» TEXTE FOURNI
== == ==
Biographie courte - Général et homme d’État français, Charles de Gaulle a été le chef de la France libre durant la Seconde Guerre mondiale et le fondateur et premier président de la Ve République. Pénétré du sens de l’histoire et animé par une volonté farouche de défendre et d’incarner son pays, il aura eu à diriger la France au cours des deux crises majeures que furent la seconde guerre mondiale et la guerre d’Algérie. Son œuvre et son action ont fait depuis sa mort en 1970 l’objet de récupérations diverses qui tendant à prouver la profonde originalité du personnage, mais aussi une certaine difficulté à cerner les ressorts profonds de ses décisions les plus controversées. Il reste cependant considéré comme l'un des très grands hommes du XXe siècle.
Charles de Gaulle, un officier ambitieux et clairvoyant
Charles de Gaulle naît le 22 novembre 1890 à Lille au sein d’un milieu aisé (aux origines en partie aristocratiques), profondément catholique. Son père, Henri, professeur d’histoire, de mathématiques et de lettres, lui inculque comme à sa fratrie (3 frères et 1 sœur) des valeurs solides et chrétiennes. Très tôt Charles s’initie à la littérature et à l’histoire et fait preuve de grandes qualités intellectuelles. Attiré par le prestigieux métier des armes, il entre à l’école de Saint-Cyr en 1908 et en sort fort bien classé en 1912. Il choisit pour arme l’infanterie et se retrouve affecté au sein du 33e RI (situé à Arras) commandé par un certain colonel Pétain…
La Première Guerre mondiale trouve Charles de Gaulle lieutenant. Si dès les premiers combats il fait preuve de courage physique (il est d’ailleurs blessé dès le 15 août dans des combats à Dinant) son caractère ne fait pas l’unanimité. Nommé capitaine à la tête d’une compagnie, il est réputé cassant, intransigeant et n’entretient pas toujours de bonnes relations avec ses subordonnées. De Gaulle exige autant de ses hommes que de lui-même et de distingue par un sens tactique aiguisé. Le 2 mars 1916, lors de violents combats à Douaumont sa compagnie est anéantie par les allemands et il est fait prisonnier. C’est le début de plus de deux ans de captivité en Bavière, une période que le jeune et ambitieux officier vivra très mal. Par cinq fois il tentera de s’échapper, sans succès…
Revenu en France la guerre terminée, Charles de Gaulle entend bien se faire un nom dans l’armée. Après un passage remarqué au sein de la mission militaire française en Pologne (qui affronte des troupes soviétiques menées par Toukhatchevski, un ancien compagnon de captivité de et futur maréchal), il enseigne à Saint-Cyr puis intègre l’école supérieure de Guerre. Sur un plan personnel il épouse Yvonne Vendroux, qui accompagnera ses jours jusqu’à sa mort et dont il aura trois enfants.
== == ==
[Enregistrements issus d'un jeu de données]
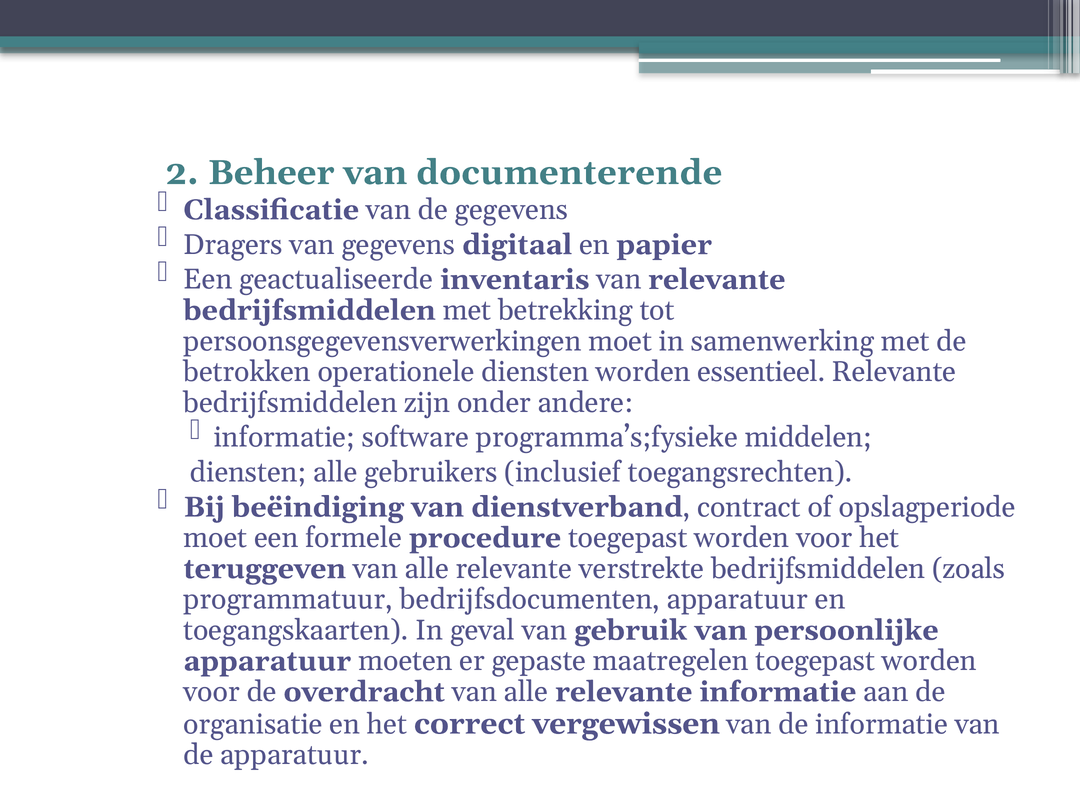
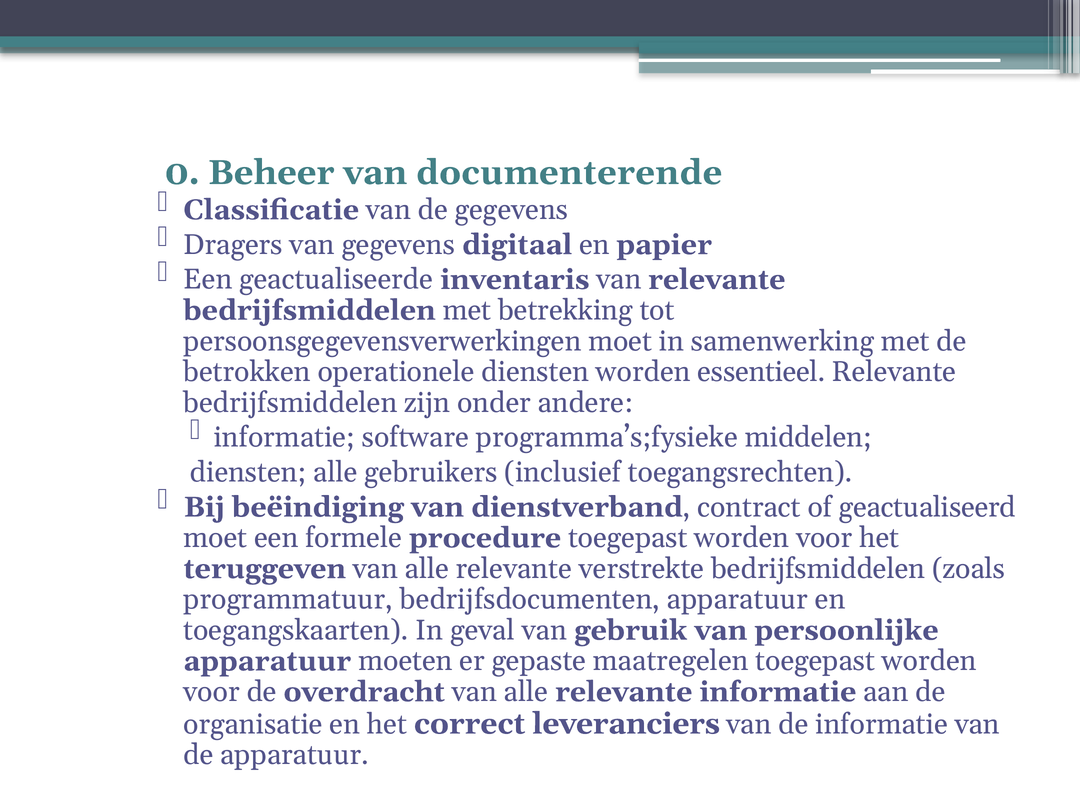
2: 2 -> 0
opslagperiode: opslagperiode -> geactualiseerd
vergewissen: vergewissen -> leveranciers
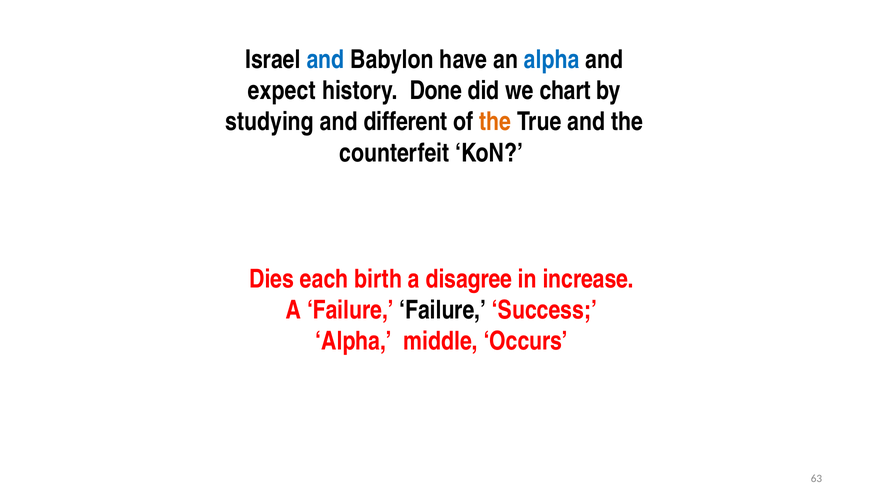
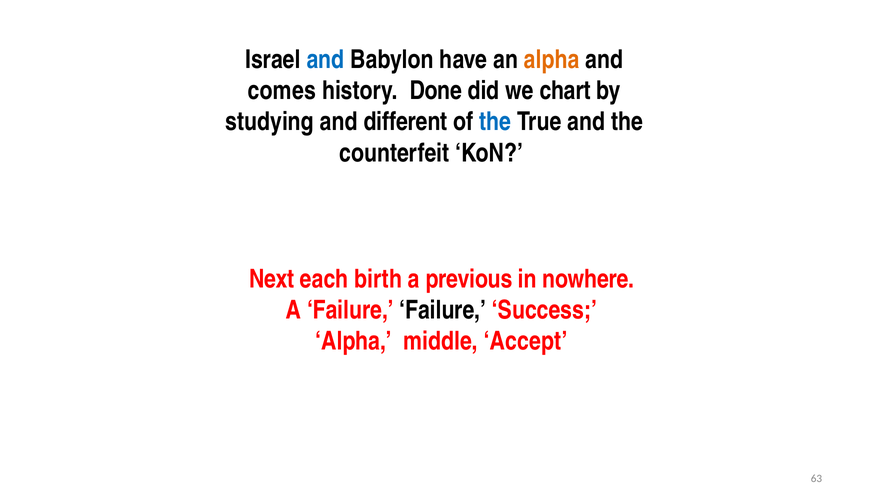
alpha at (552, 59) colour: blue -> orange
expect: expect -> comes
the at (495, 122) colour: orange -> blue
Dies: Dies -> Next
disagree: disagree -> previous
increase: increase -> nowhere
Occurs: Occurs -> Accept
== == ==
» CONSIGNE
Selon la biographie de Charles de Gaulle, pourquoi son caractère ne fait-il pas l'unanimité pendant la Première Guerre mondiale ? Répondez en une à trois phrases. Le listing est sans rapport avec la biographie de Charles de Gaulle.

» RÉPONSE ATTENDUE
Nommé capitaine à la tête d'une compagnie, il est réputé cassant et intransigeant. Il n'entretient pas toujours de bonnes relations avec ses subordonnés.